Ein paar Hochzeiten gab es
Dabei wollte das Land 2009 selbst noch, dass die Verwaltungen effizienter, bürgernäher und kostengünstiger werden. Und es wurde fusioniert – allerdings nicht auf Kreisebene. In der Pfalz zum Beispiel gingen vor über zehn Jahren Enkenbach-Alsenborn und Hochspeyer im Kreis Kaiserslautern sowie Wallhalben und Thaleischweiler-Fröschen (Kreis Südwestpfalz) zusammen. Grünstadt-Land und Hettenleidelheim (Kreis Bad Dürkheim) folgten 2018, zuletzt dann 2020 Alsenz-Obermoschel und Rockenhausen (Donnersbergkreis). Die Fusion von Maikammer und Edenkoben in der Südpfalz dagegen scheiterte, weil ein Gericht die Zusammenlegung als verfassungswidrig einstufte.

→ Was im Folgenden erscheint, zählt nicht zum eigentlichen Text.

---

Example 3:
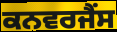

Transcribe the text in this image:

ਕਨਵਰਜੈਂਸ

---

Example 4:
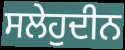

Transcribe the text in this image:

ਸਲੇਹੁਦੀਨ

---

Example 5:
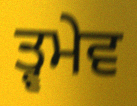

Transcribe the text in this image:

ਤ੍ਵਮੇਵ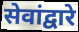
सेवांद्वारे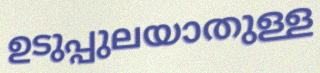
ഉടുപ്പുലയാതുള്ള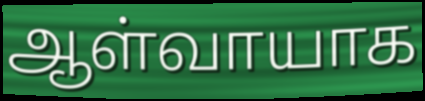
ஆள்வாயாகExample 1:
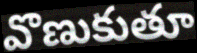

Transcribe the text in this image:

వొణుకుతూ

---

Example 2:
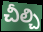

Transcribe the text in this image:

చీల్చి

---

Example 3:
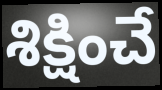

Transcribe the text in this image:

శిక్షించే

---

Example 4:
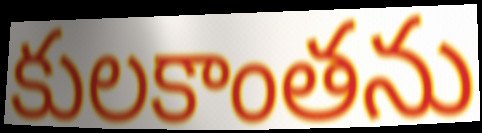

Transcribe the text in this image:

కులకాంతను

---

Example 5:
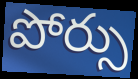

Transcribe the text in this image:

పోర్సు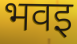
भवइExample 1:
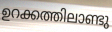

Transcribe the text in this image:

ഉറക്കത്തിലാണ്ടു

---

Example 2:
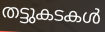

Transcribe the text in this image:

Bereits in seinem Ende November vorgestellten Bericht zur Finanzlage in Städten, Kreisen und Gemeinden hatte Hürter appelliert: Ohne leistungsfähige, größere Strukturen ist kommunale Selbstverwaltung nicht mehr bezahlbar. Dass Rheinland-Pfalz sich in der jüngeren Vergangenheit mit ein paar Fusionen auf Gemeinde- und Verbandsgemeindeebene begnügt habe, sei „anscheinend aus Opportunitätsgründen“ passiert.

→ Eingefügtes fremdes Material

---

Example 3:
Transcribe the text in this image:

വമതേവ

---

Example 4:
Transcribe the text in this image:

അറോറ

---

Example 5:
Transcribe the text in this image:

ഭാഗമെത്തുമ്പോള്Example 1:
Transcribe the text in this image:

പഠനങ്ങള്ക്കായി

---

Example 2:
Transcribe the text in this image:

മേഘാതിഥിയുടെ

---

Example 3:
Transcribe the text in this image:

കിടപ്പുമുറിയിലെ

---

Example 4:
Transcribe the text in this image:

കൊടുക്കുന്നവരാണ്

Zu viele winzige Gemeinden
Die kleinsten Gemeinden in Rheinland-Pfalz liegen vor allem in der Eifel. Der kleinste Pfälzer Ort ist Hausweiler im Kreis Kusel mit 44 Einwohnern. Er liegt in der Liste des Statistischen Landesamts auf Platz 35. Es folgen im selben Kreis Unterjeckenbach mit 68 Bürgern, Sitters im Donnersbergkreis (94) und zwei weitere Kleingemeinden, bevor dann Reichsthal im Nordpfälzer Land die 100-Einwohner-Marke knackt. In Kapellen-Drusweiler (Kreis Südliche Weinstraße) leben zum Stichtag 30. Juni 2024 exakt 1001 Menschen. Die größte nicht kreisfreie Gemeinde in der Pfalz ist die Stadt Germersheim (21.219), vor Haßloch (20.508) im Kreis Bad Dürkheim und der Kurstadt selbst mit 18.861 Einwohnern.

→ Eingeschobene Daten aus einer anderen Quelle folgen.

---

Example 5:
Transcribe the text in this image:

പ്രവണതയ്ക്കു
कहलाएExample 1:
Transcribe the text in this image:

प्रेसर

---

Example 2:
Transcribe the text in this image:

Die FDP, immerhin Teil der Landesregierung, hat jetzt überraschend einen Vorstoß zur Wiederbelebung der Kommunalreform angestoßen, auch die Grünen fordern dies eigenen Angaben nach schon länger. Innenminister Michael Ebling (SPD) dagegen bleibt dabei: „Fusionen um jeden Preis sind nicht der richtige Weg“, sagte er. Da ist er ausnahmsweise mal mit der Opposition aus CDU und Freien Wählern einer Meinung.